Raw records

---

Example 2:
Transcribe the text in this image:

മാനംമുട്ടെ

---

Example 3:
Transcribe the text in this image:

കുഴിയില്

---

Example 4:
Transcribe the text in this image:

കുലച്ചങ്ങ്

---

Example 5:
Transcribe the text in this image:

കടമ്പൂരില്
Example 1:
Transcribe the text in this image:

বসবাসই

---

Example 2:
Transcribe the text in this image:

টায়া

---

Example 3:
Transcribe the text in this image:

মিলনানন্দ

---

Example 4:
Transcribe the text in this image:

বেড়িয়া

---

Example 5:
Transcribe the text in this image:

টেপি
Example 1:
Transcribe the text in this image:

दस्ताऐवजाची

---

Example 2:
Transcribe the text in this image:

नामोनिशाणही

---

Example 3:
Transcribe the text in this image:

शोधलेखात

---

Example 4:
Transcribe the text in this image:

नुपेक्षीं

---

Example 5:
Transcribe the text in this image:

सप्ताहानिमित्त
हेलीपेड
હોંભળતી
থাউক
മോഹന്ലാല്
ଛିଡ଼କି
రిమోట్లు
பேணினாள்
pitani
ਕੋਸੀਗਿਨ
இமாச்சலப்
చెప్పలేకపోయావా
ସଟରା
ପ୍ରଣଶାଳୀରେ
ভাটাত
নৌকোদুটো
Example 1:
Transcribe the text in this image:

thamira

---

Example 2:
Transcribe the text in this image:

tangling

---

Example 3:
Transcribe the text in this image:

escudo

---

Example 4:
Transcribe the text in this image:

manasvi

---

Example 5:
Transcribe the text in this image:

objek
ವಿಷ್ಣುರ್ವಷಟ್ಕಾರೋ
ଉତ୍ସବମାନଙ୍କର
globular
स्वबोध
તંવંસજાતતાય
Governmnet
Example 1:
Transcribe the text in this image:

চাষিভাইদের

[Exercise brief] Copy out each of the records above, character for character, in the order given.

[Solution for this task]
---

Example 2:
Transcribe the text in this image:

മാനംമുട്ടെ

---

Example 3:
Transcribe the text in this image:

കുഴിയില്

---

Example 4:
Transcribe the text in this image:

കുലച്ചങ്ങ്

---

Example 5:
Transcribe the text in this image:

കടമ്പൂരില്
Example 1:
Transcribe the text in this image:

বসবাসই

---

Example 2:
Transcribe the text in this image:

টায়া

---

Example 3:
Transcribe the text in this image:

মিলনানন্দ

---

Example 4:
Transcribe the text in this image:

বেড়িয়া

---

Example 5:
Transcribe the text in this image:

টেপি
Example 1:
Transcribe the text in this image:

दस्ताऐवजाची

---

Example 2:
Transcribe the text in this image:

नामोनिशाणही

---

Example 3:
Transcribe the text in this image:

शोधलेखात

---

Example 4:
Transcribe the text in this image:

नुपेक्षीं

---

Example 5:
Transcribe the text in this image:

सप्ताहानिमित्त
हेलीपेड
હોંભળતી
থাউক
മോഹന്ലാല്
ଛିଡ଼କି
రిమోట్లు
பேணினாள்
pitani
ਕੋਸੀਗਿਨ
இமாச்சலப்
చెప్పలేకపోయావా
ସଟରା
ପ୍ରଣଶାଳୀରେ
ভাটাত
নৌকোদুটো
Example 1:
Transcribe the text in this image:

thamira

---

Example 2:
Transcribe the text in this image:

tangling

---

Example 3:
Transcribe the text in this image:

escudo

---

Example 4:
Transcribe the text in this image:

manasvi

---

Example 5:
Transcribe the text in this image:

objek
ವಿಷ್ಣುರ್ವಷಟ್ಕಾರೋ
ଉତ୍ସବମାନଙ୍କର
globular
स्वबोध
તંવંસજાતતાય
Governmnet
Example 1:
Transcribe the text in this image:

চাষিভাইদের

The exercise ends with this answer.